Greeted with a few late arrivals to the half-full lecture theatre, the panel shifted onto the topic of Ukraine. Here, Dr Charlie Laderman made a striking comparison with 1941, noting that the same debate on the extent to which the US should intervene in Europe, and the wider world, was occurring in the US today. He made one of the most striking statements of the event, saying that he thought that the idea of a Cold War 2.0 was “too optimistic.” Dr Jones emphasised the major shift for both Germany and France in foreign policy, including both Germany’s increased focus on defence and France’s shift away from a Gaullist ‘third way’ tradition. He stressed that there was “transatlantic cohesion” on the issue of Ukraine between the US and EU. Yet, he warned the audience of a creeping “weariness” with supporting Ukraine that could set in. Dr Leoni added to this, pointing out that there was much disagreement on the issue of Ukraine in Italy. 

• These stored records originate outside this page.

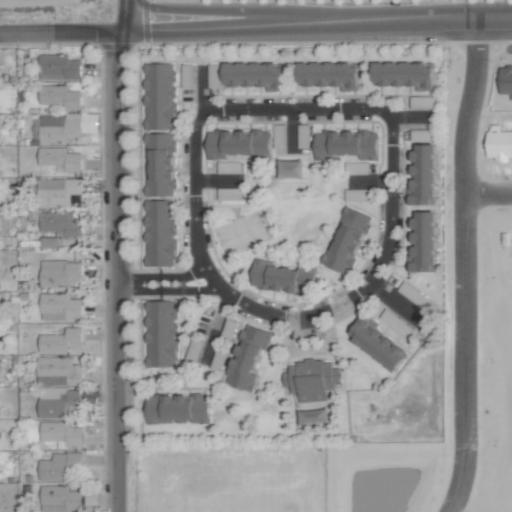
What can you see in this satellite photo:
road: (124, 15)
road: (316, 20)
road: (60, 30)
building: (57, 66)
building: (327, 74)
building: (403, 74)
building: (253, 75)
building: (505, 79)
building: (59, 96)
road: (384, 113)
building: (65, 126)
road: (447, 130)
building: (421, 135)
building: (236, 143)
building: (344, 144)
building: (59, 159)
building: (158, 165)
building: (422, 175)
building: (55, 191)
building: (356, 194)
building: (56, 223)
building: (346, 239)
building: (47, 242)
building: (422, 242)
road: (116, 270)
building: (58, 272)
building: (281, 277)
road: (207, 281)
road: (125, 283)
road: (134, 283)
building: (59, 306)
building: (159, 333)
building: (59, 340)
building: (375, 343)
road: (449, 348)
building: (246, 357)
building: (57, 371)
building: (310, 378)
building: (55, 401)
building: (176, 408)
building: (61, 433)
building: (58, 465)
building: (59, 498)
building: (90, 502)
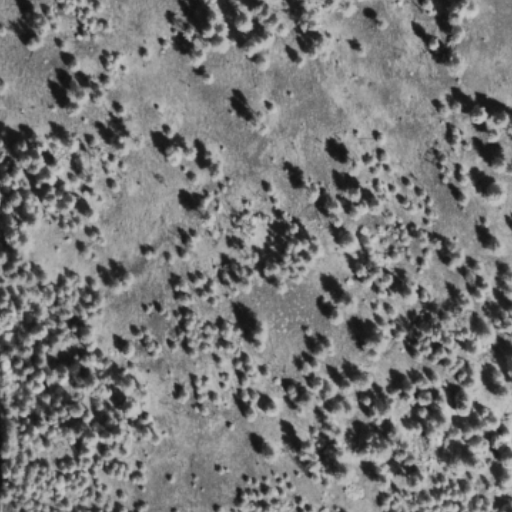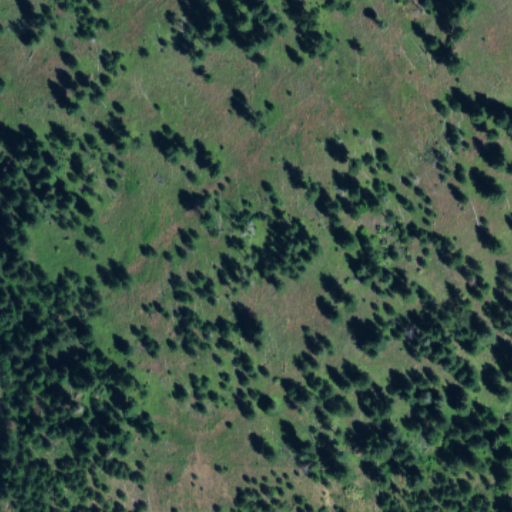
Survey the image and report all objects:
road: (438, 268)
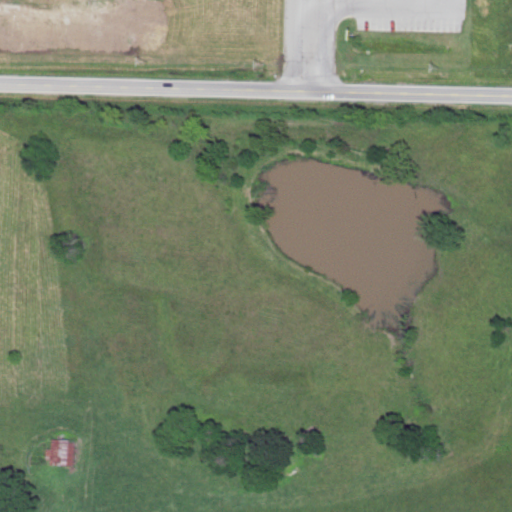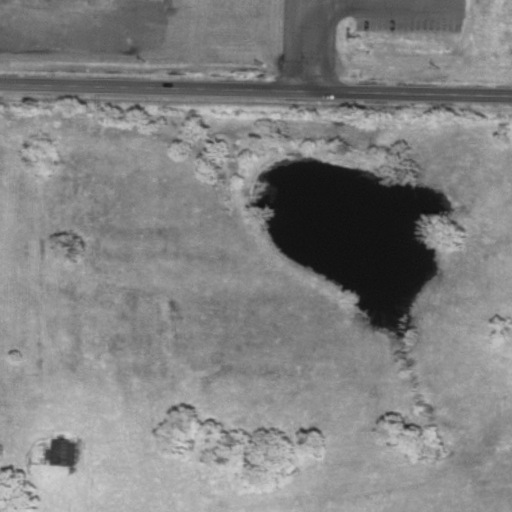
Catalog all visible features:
road: (375, 4)
road: (390, 8)
road: (292, 46)
road: (321, 46)
road: (255, 91)
building: (62, 450)
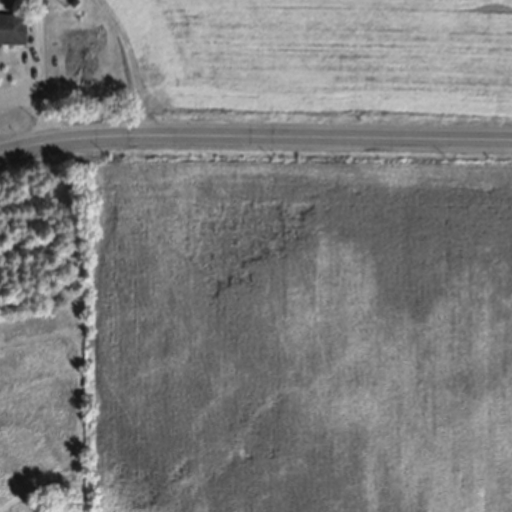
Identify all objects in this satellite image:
building: (14, 28)
road: (43, 72)
road: (255, 139)
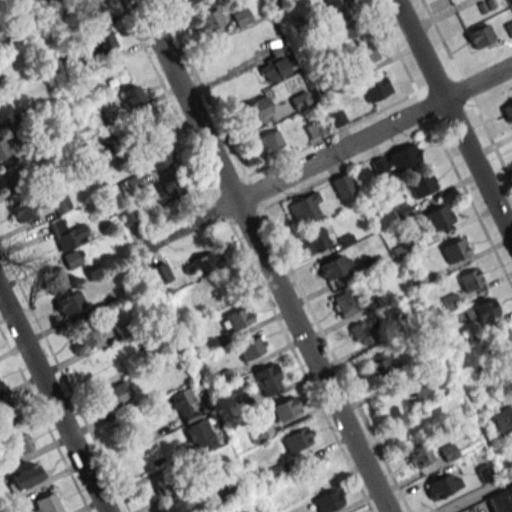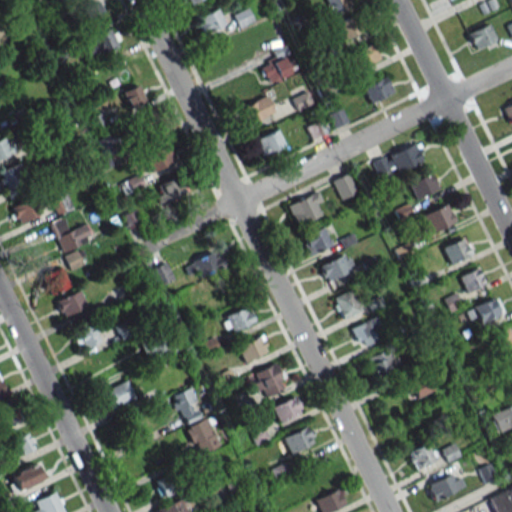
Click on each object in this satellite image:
building: (185, 1)
building: (334, 5)
building: (91, 11)
building: (208, 20)
building: (346, 27)
building: (479, 36)
building: (9, 38)
building: (98, 44)
building: (363, 55)
building: (273, 69)
building: (375, 89)
building: (131, 96)
building: (299, 100)
building: (254, 109)
building: (507, 111)
building: (335, 117)
building: (100, 118)
road: (452, 120)
building: (268, 142)
building: (107, 143)
road: (333, 153)
building: (157, 158)
building: (395, 160)
building: (11, 179)
building: (130, 183)
building: (341, 185)
building: (420, 185)
building: (167, 190)
building: (59, 203)
building: (23, 208)
building: (304, 208)
building: (130, 218)
building: (433, 219)
building: (66, 233)
building: (313, 240)
building: (454, 250)
road: (261, 255)
building: (71, 259)
building: (203, 263)
building: (333, 266)
building: (159, 273)
building: (469, 278)
building: (52, 280)
building: (68, 302)
building: (344, 303)
building: (485, 309)
building: (235, 319)
building: (364, 331)
building: (84, 335)
building: (500, 342)
building: (250, 348)
building: (378, 360)
building: (266, 380)
building: (419, 384)
building: (115, 394)
road: (53, 401)
building: (284, 408)
building: (438, 413)
building: (5, 415)
building: (502, 417)
building: (199, 436)
building: (296, 439)
building: (20, 443)
building: (419, 455)
building: (318, 471)
building: (23, 477)
building: (234, 485)
building: (442, 485)
road: (475, 493)
building: (500, 499)
building: (328, 500)
building: (47, 503)
building: (173, 506)
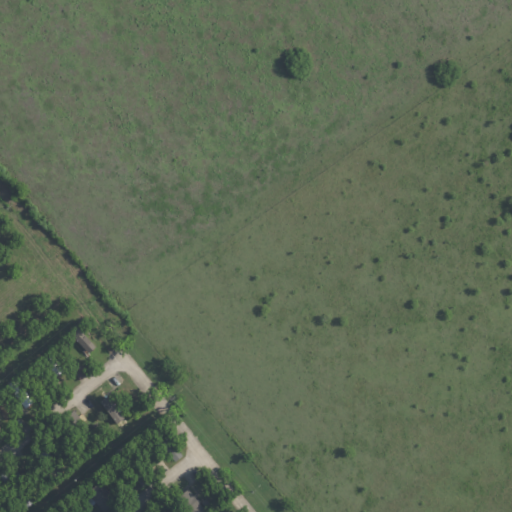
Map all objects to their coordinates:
building: (84, 339)
building: (55, 365)
building: (81, 371)
road: (61, 408)
building: (113, 409)
building: (79, 427)
building: (1, 430)
road: (184, 434)
building: (165, 440)
building: (47, 460)
building: (132, 465)
road: (164, 483)
building: (15, 487)
building: (103, 496)
building: (190, 502)
building: (60, 508)
building: (149, 510)
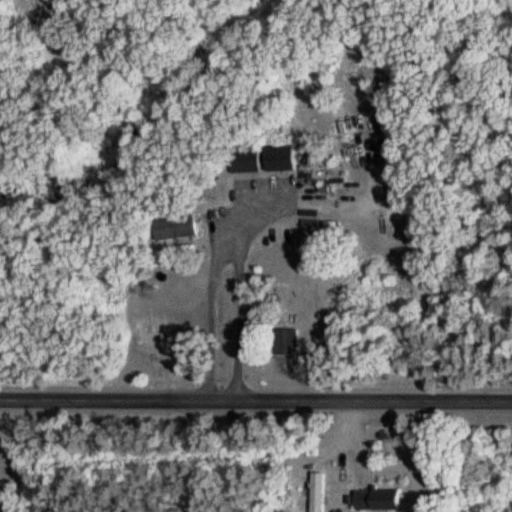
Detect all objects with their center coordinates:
building: (267, 161)
building: (183, 229)
road: (234, 287)
road: (205, 323)
road: (256, 399)
road: (348, 441)
building: (316, 492)
building: (379, 499)
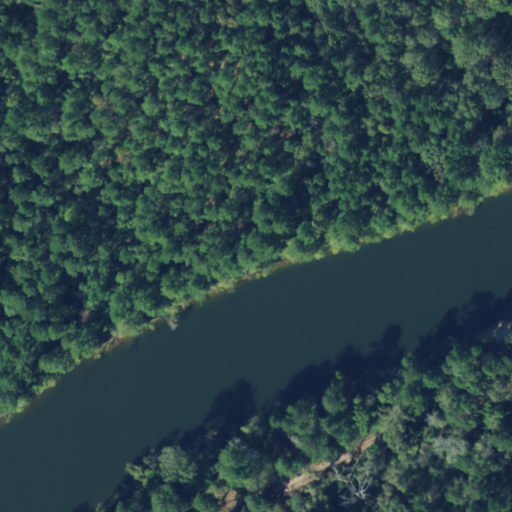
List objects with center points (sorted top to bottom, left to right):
river: (248, 354)
road: (408, 475)
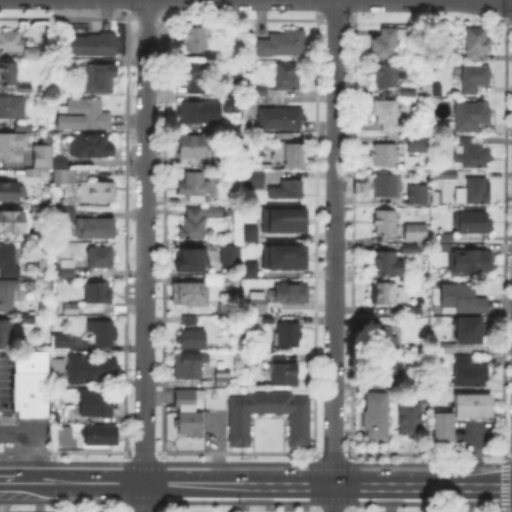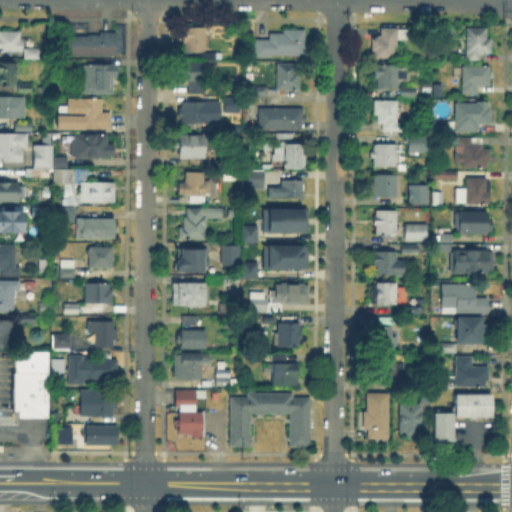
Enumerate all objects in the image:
road: (489, 3)
building: (191, 37)
building: (9, 39)
building: (194, 39)
building: (474, 41)
building: (10, 42)
building: (279, 42)
building: (382, 42)
building: (387, 42)
building: (89, 43)
building: (93, 44)
building: (282, 45)
building: (476, 45)
building: (29, 51)
building: (31, 52)
building: (6, 72)
building: (190, 74)
building: (285, 74)
building: (387, 74)
building: (9, 75)
building: (194, 76)
building: (389, 76)
building: (471, 76)
building: (95, 77)
building: (287, 78)
building: (99, 79)
building: (475, 79)
building: (25, 89)
building: (259, 92)
building: (408, 92)
building: (11, 105)
building: (234, 106)
building: (12, 108)
building: (197, 110)
building: (81, 113)
building: (198, 114)
building: (384, 114)
building: (468, 114)
building: (83, 115)
building: (388, 115)
building: (278, 116)
building: (471, 117)
building: (281, 119)
building: (24, 128)
building: (413, 140)
building: (414, 142)
building: (11, 144)
building: (88, 144)
building: (188, 144)
building: (91, 146)
building: (12, 147)
building: (191, 148)
building: (469, 151)
building: (287, 153)
building: (382, 153)
building: (472, 153)
building: (40, 154)
building: (290, 154)
building: (385, 155)
building: (45, 160)
building: (59, 174)
building: (442, 175)
building: (250, 177)
building: (254, 178)
building: (191, 183)
building: (382, 184)
building: (382, 184)
building: (85, 186)
building: (195, 188)
building: (284, 188)
building: (471, 189)
building: (10, 190)
building: (94, 190)
building: (287, 190)
building: (11, 192)
building: (415, 192)
building: (415, 192)
building: (478, 192)
building: (438, 200)
building: (64, 212)
building: (231, 212)
building: (67, 214)
building: (280, 219)
building: (282, 219)
building: (10, 220)
building: (194, 220)
building: (382, 220)
building: (469, 220)
building: (198, 221)
building: (10, 222)
building: (386, 223)
building: (474, 224)
building: (92, 226)
building: (96, 229)
building: (412, 230)
building: (247, 232)
building: (247, 232)
building: (416, 233)
building: (409, 249)
building: (227, 253)
building: (227, 253)
building: (97, 255)
building: (281, 255)
building: (282, 255)
road: (334, 255)
road: (145, 256)
building: (100, 258)
building: (188, 258)
building: (469, 259)
building: (7, 260)
building: (9, 262)
building: (385, 262)
building: (191, 263)
building: (472, 263)
building: (387, 265)
building: (43, 266)
building: (64, 266)
building: (246, 269)
building: (247, 269)
building: (67, 270)
building: (95, 291)
building: (186, 292)
building: (385, 292)
building: (6, 293)
building: (99, 294)
building: (276, 294)
building: (388, 294)
building: (10, 296)
building: (190, 296)
building: (459, 297)
building: (280, 298)
building: (463, 300)
building: (44, 308)
building: (71, 310)
building: (26, 319)
building: (189, 321)
building: (466, 328)
building: (4, 331)
building: (470, 331)
building: (98, 332)
building: (285, 333)
building: (5, 334)
building: (102, 335)
building: (287, 335)
building: (382, 335)
building: (386, 335)
building: (189, 337)
building: (58, 340)
building: (191, 340)
building: (61, 343)
building: (446, 349)
building: (277, 357)
building: (186, 363)
building: (188, 366)
building: (87, 367)
building: (89, 368)
building: (389, 369)
building: (281, 370)
building: (388, 371)
building: (466, 371)
building: (223, 372)
building: (285, 375)
building: (466, 376)
building: (222, 380)
building: (27, 383)
building: (31, 383)
building: (93, 401)
building: (94, 401)
building: (470, 404)
building: (472, 407)
building: (185, 411)
building: (189, 413)
building: (374, 413)
building: (266, 414)
building: (407, 416)
building: (270, 417)
building: (377, 417)
building: (411, 417)
building: (440, 425)
building: (444, 427)
building: (61, 433)
building: (97, 433)
building: (100, 435)
road: (61, 449)
road: (142, 451)
road: (236, 451)
road: (331, 452)
road: (431, 452)
road: (61, 461)
road: (143, 461)
road: (236, 462)
road: (332, 463)
road: (434, 463)
road: (25, 479)
road: (191, 479)
road: (161, 480)
road: (123, 481)
road: (312, 482)
road: (350, 482)
road: (501, 482)
road: (422, 484)
road: (59, 500)
road: (141, 500)
road: (236, 501)
road: (331, 501)
road: (433, 502)
road: (61, 510)
road: (141, 510)
road: (236, 511)
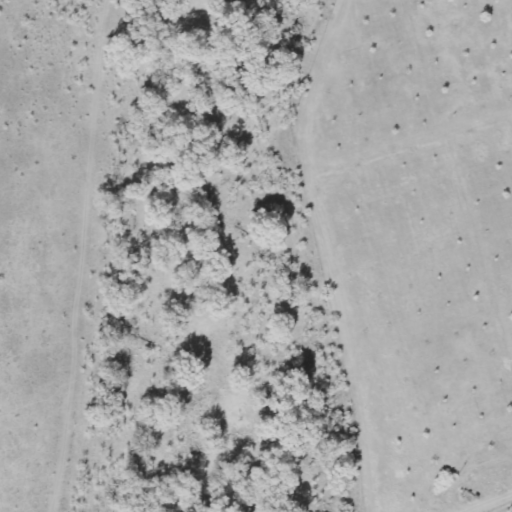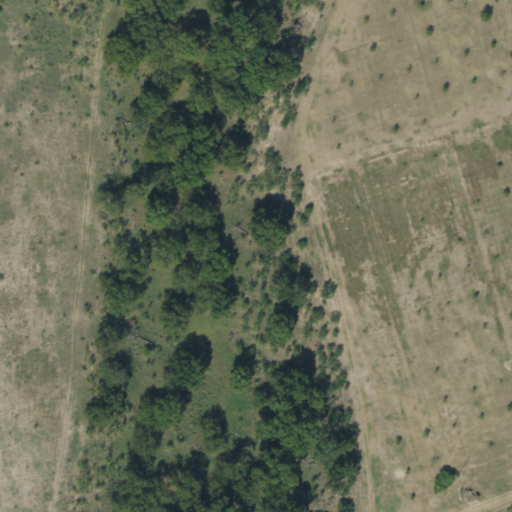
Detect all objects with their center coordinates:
road: (405, 479)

The panel then focused on the key changes and continuities in the US-EU relationship. Dr Jones noted the dominance of the US. He emphasised that the EU, when faced with American foreign policy that it disagreed with, could do little but remain in the background, highlighting Libya as a key example. He further stated that there was “striking continuity” in the transatlantic relationship. Dr Laderman zoned in on US domestic politics and the potential next president of the United States. Laderman stressed that Trump’s foreign policy stance was “less of an aberration than we might think”, and that it was rooted in “deep seated trends”, that could be seen throughout US history. Laderman highlighted how Europe had got used to US involvement when the past demonstrated that it should be more cautious.

Halfway through the event, the floor was opened up to questions. The first question was on if Trump could win, and what this would mean. Laderman suggested that this was indeed very possible, noting that he had recently seen a poll putting Trump ten points ahead of Biden in the swing state of Ohio. Following this, the focus once more shifted onto the security relationship between Europe and the US, and Trump’s potential effect upon this. Dr Jones drew attention to the fact that the US Congress had passed legislation making it much more difficult for the President to leave NATO, but stressed that the issue of Ukraine was a “delicate balance”. Dr Laderman stated that Trump posed a “huge uncertainty”, something he added was quite antithetical to the strength of Article 5 of NATO; which, he added, which rests on everyone knowing where you stand.    

Following a question on autonomy in international affairs, the final question from the audience asked whether the EU should be more neutral towards China given its position as a major trade partner, and China’s capacity to potentially shift the position of Russia. The academics approached the question through a variety of methods. Dr Leoni emphasised the importance of the security of key strategic technology, such as 5G. Dr Laderman suggested that any attempt by the EU to shift China’s position on Russia would do very little. He then posed the interesting question of to what extent China would support Russia if the latter ran out of resources. Dr Jones focused on a political economy perspective, pointing out that the US’ impact through foreign direct investment was “vast”, whilst also analysing the impact of the Inflation Reduction Act.

The event offered a unique opportunity for students at KCL to gain academic insight into US-EU relations, as they stand. Following a series of panels and discussions hosted by the Politics and American Politics societies, it is clear that students are engaging more and more with what academics at King’s have to say outside of their degrees.